Economic Indicators23 minutes ago (Sep 03, 2021 04:10AM ET)
© Reuters. FILE PHOTO: A steel worker of Germany’s industrial conglomerate ThyssenKrupp AG stands a mid of emitting sparks of raw iron from a blast furnace at Germany’s largest steel factory in Duisburg, Germany. REUTERS/Wolfgang Rattay/File Photo
LONDON (Reuters) – Euro zone business activity remained strong last month, despite fears about the Delta variant of the coronavirus and widespread supply chain issues, according to a survey which suggested the bloc’s economy could be back to pre-COVID-19 levels by year-end.
IHS Markit’s final composite Purchasing Managers’ Index (PMI), seen as a good guide to economic health, dropped to 59.0 last month from July’s 15-year high of 60.2, still well above the 50 mark separating growth from contraction but below a 59.5 “flash” estimate.
“It was another solid result for euro area businesses in August,” said IHS Markit senior economist Joe Hayes.
“Another strong quarter-on-quarter rise in GDP is on the cards for the third quarter, and we’re certainly on track for the euro zone economy to be back at pre-pandemic levels by the end of the year, if not sooner.”
The economy will grow 2.2% this quarter, a Reuters poll published earlier on Friday predicted. [ECILT/EU]
But ongoing supply chain disruptions caused by the pandemic meant the cost of raw materials soared again this month. The input prices index was a near record 69.5 – although down from July’s 69.9.
Inflation surged to a ten-year high of 3.0% in August with further rises likely, official data showed on Tuesday, challenging the European Central Bank’s benign view on price growth and its commitment to look past what it deems a temporary increase.

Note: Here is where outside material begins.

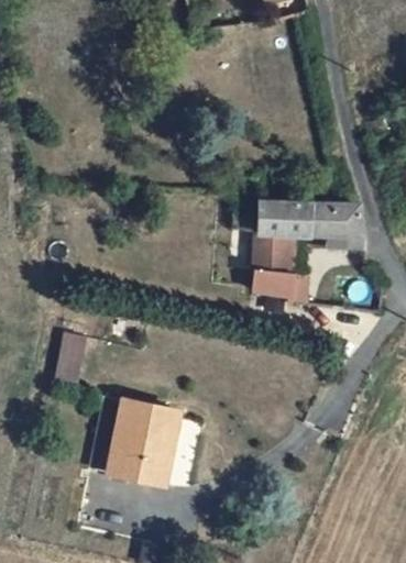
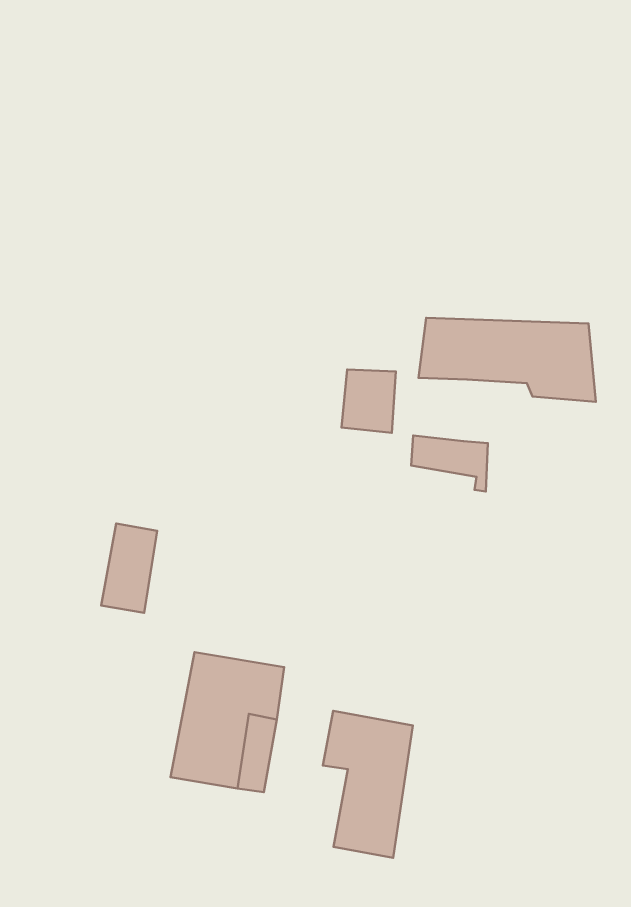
building: [251,236,283,274] -> [342,369,396,433]
building: none -> [323,711,413,858]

Still, with much of the service industry reopening after the lifting of many restrictions its PMI remained well above breakeven at 59.0, albeit below July’s 59.8 which was the highest reading since June 2006.

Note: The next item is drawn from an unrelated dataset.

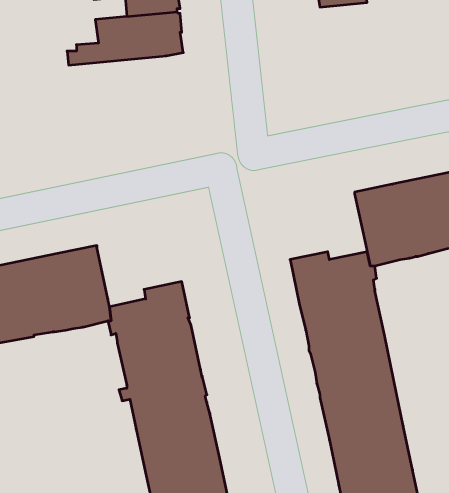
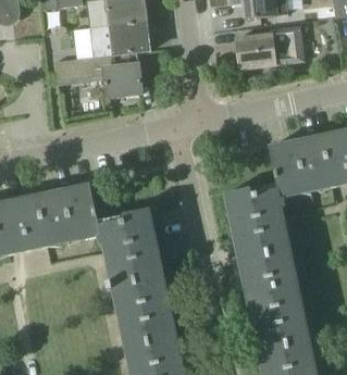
building: none -> [236,25,305,67]
building: none -> [55,51,142,97]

But fears lockdown measures could be re-imposed put a dent in optimism. The services business expectations index dipped to a four-month low of 68.9 from 69.1.
“While growth will naturally lose some impetus as the post-lockdown boom peters out, there are a number of other downside factors at play,” Hayes said.
“The Delta variant has taken hold in Europe, while further material shortages and transport bottlenecks continue to restrain business activity.”